Windrush Commissioner’s Office staffed by Home Office officials, contradicting claims of being independent
The government’s promise of an “independent” Windrush Commissioner is under fire after the immigration minister confirmed that the Commissioner’s office is staffed by Home Office civil servants — the same department responsible for the Windrush scandal and the failures that followed.
In an exclusive interview with JamRadio, the Minister for Migration and Citizenship, Mike Tapp confirmed that the Commissioner’s team is made up of Home Office officials, including a Chief of Staff who has spent seven years inside the department and worked in senior roles under Theresa May according to his LinkedIn Profile. His profile also revealed he recently worked at an NGO headed up by former Prime Minister — now Baroness May, despite this, Minister Tapp insists these arrangement are “very normal”.

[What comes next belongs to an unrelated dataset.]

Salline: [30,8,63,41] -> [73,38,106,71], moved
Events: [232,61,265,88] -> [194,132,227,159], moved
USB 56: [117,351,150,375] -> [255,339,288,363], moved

In an exclusive interview with JamRadio, Minister for Migration and Citizenship @MikeTappTweets confirmed that the “Independent” Office of the Windrush Commissioner is in fact staffed by Home Office officials — raising fresh questions about its independence.

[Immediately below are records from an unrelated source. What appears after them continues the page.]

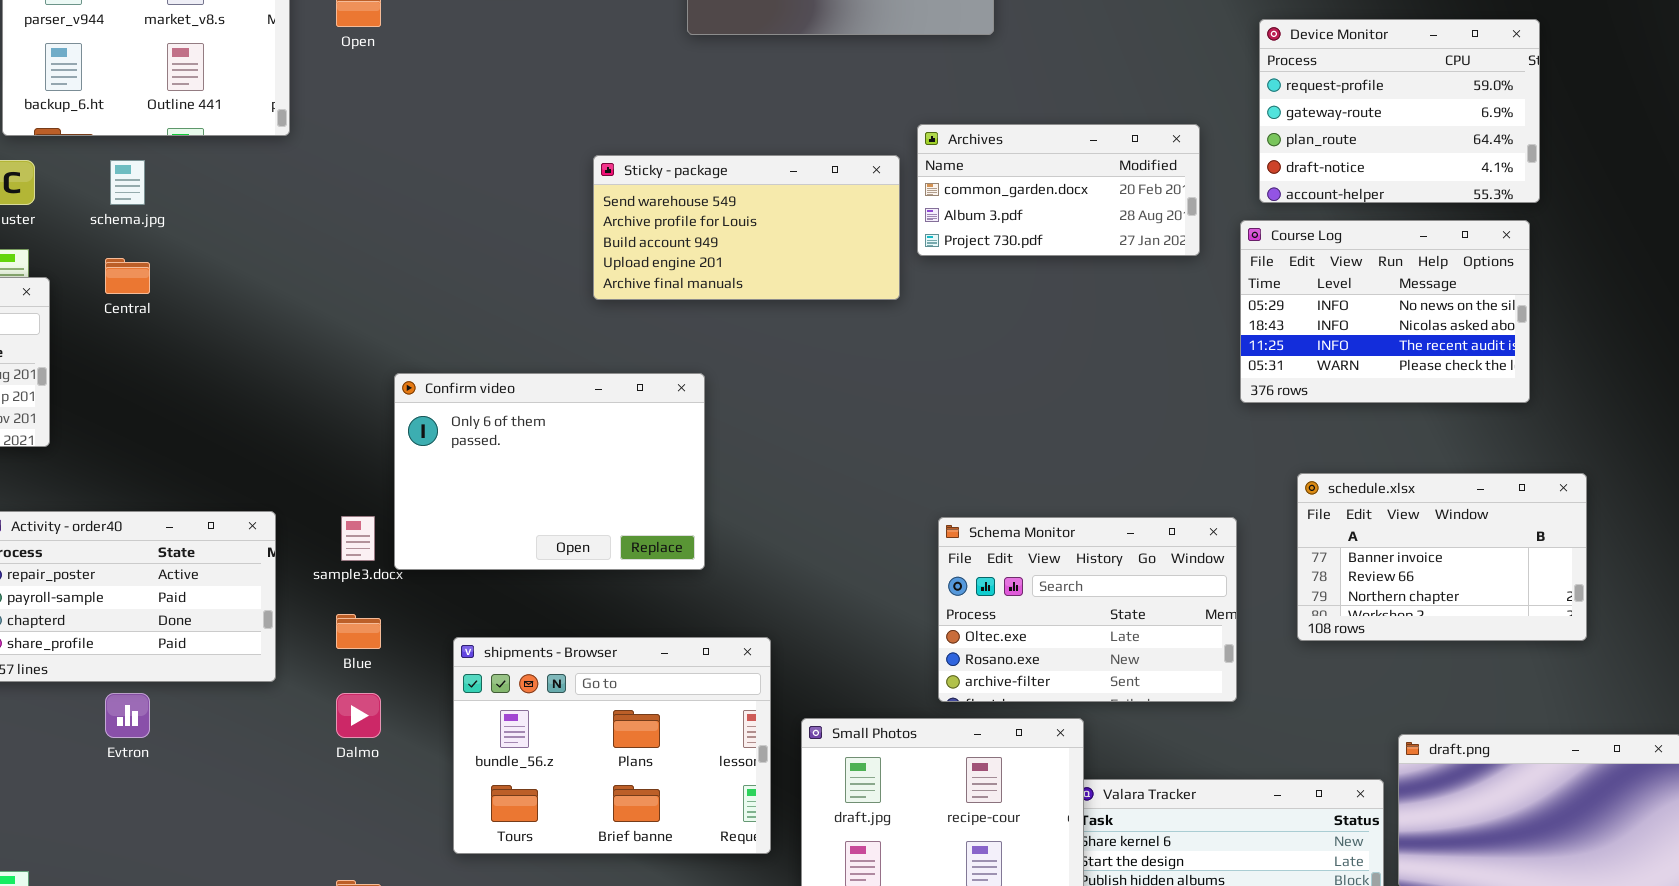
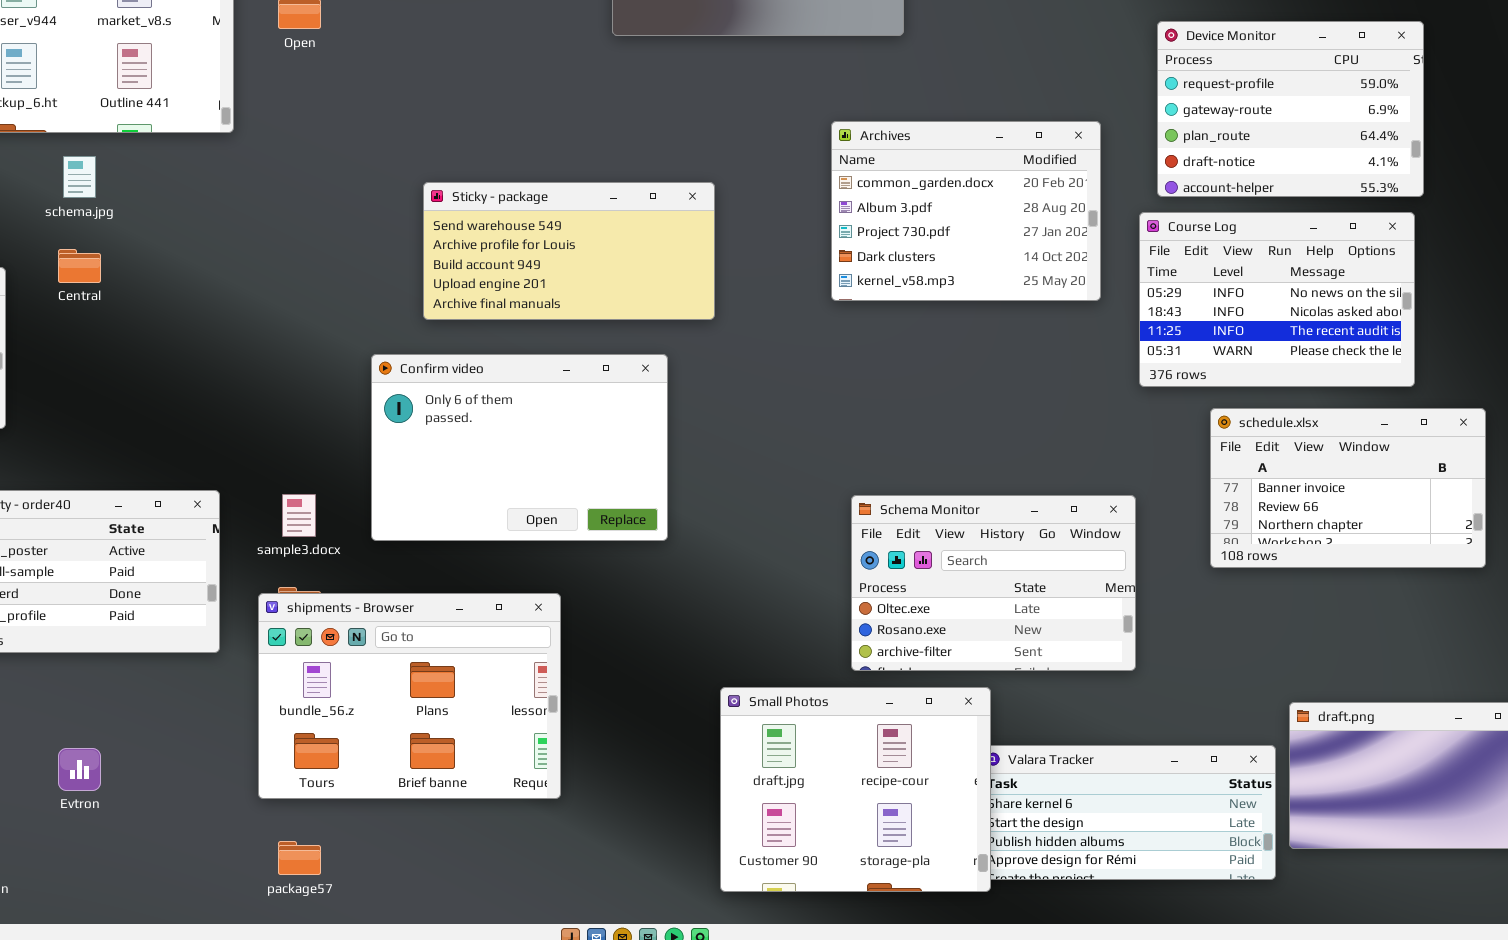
Archives: [917,124,1200,256] -> [831,121,1101,301], resized
Sticky - package: [593,155,900,300] -> [423,182,715,320], moved
Confirm video: [394,373,705,570] -> [371,354,668,541], moved
schedule.xlsx: [1297,473,1587,641] -> [1210,408,1486,568], moved
shipments - Browser: [453,637,771,854] -> [258,593,561,799], moved
Evtron: [105,693,150,738] -> [58,748,101,791], moved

— Jam Radio UK News (@Jam_RadioUK) January 17, 2026
JamRadio has… pic.twitter.com/QU1PRkeL4O
The revelations were made on the same day the Minister unveiled plans to overhaul the Windrush Scheme, following years of complaints from victims and campaigners who say the government is moving too slowly — and that many people are being failed entirely by the Home Office.
When pressed on how the Commissioner's office can be independent while being staffed by the very institution it is meant to scrutinise, the Minister said: "There's a mix of Home Office staff in there who have been 'recruited' to do the role." He argued that close ties were necessary.
“The work between the Commissioner’s office and the Home Office has to be close,” he said. “…And having those close links… is not a bad thing.”
When asked if Home Office staff are embedded within or seconded to the Commissioner’s office. A Home Office spokesperson said:
"While they are employed by the Home Office they are fully under the direction of the Commissioner."
The department refused to disclose how many staff the Commissioner office employs, declined to say whether senior roles were advertised externally, and would not reveal what positions the Chief of Staff and Office Manager previously held. Both are confirmed to be permanent Home Office civil servants. The Commissioner's Office manager also comes directly from the Home Office according to her LinkedIn profile.
The Commissioner does not have direct access to UKVI casework systems. Instead, the Home Office decides what information he receives and when. All staff, including the Commissioner, are bound by the Official Secrets Act.
Roland Houslin of Justice for Windrush Generations told JamRadio:
“The impression given by the Home Office was that the Office of the Windrush Commissioner is independent of the Home Office — set up to oversee the implementation of the Wendy Williams Lessons Learned Review and deliver justice to those impacted by the Home Office scandal.”
Houslin, a British citizen by birth in the UK and a victim and campaigner of the Home Office Scandal was not allowed to return to the UK for 15 years as a child, after his parent's immigration status was affected by the Home Office. He said. "This is the very reason why the scheme needs to be removed from the Home Office."
The Home Office has created an oversight body that cannot see casework, cannot hire independently, and cannot operate without departmental permission. It is an office designed to appear independent while ensuring that no one outside the Home Office gains meaningful visibility into what went wrong — or what is still going wrong.
Another campaigner who did not want to be named siad: "Taken together, the structure looks less like independence and more like containment, the Commisoner's office is clearly a Home Office outfit and there needs to be a public inquiry."
For many in the Windrush community, this arrangement is not a fresh start. It appears as a continuation of the same culture of secrecy, dismissive ideology, and selfâprotection that allowed the scandal to fester in the first place.
The government says the Commissioner will be a “trusted voice” for victims. But with the Home Office staffing his office, controlling his access to information, and shielding key details from public view, the question is no longer whether the Commissioner is independent.
It’s whether he is being used to prevent independence from ever taking root.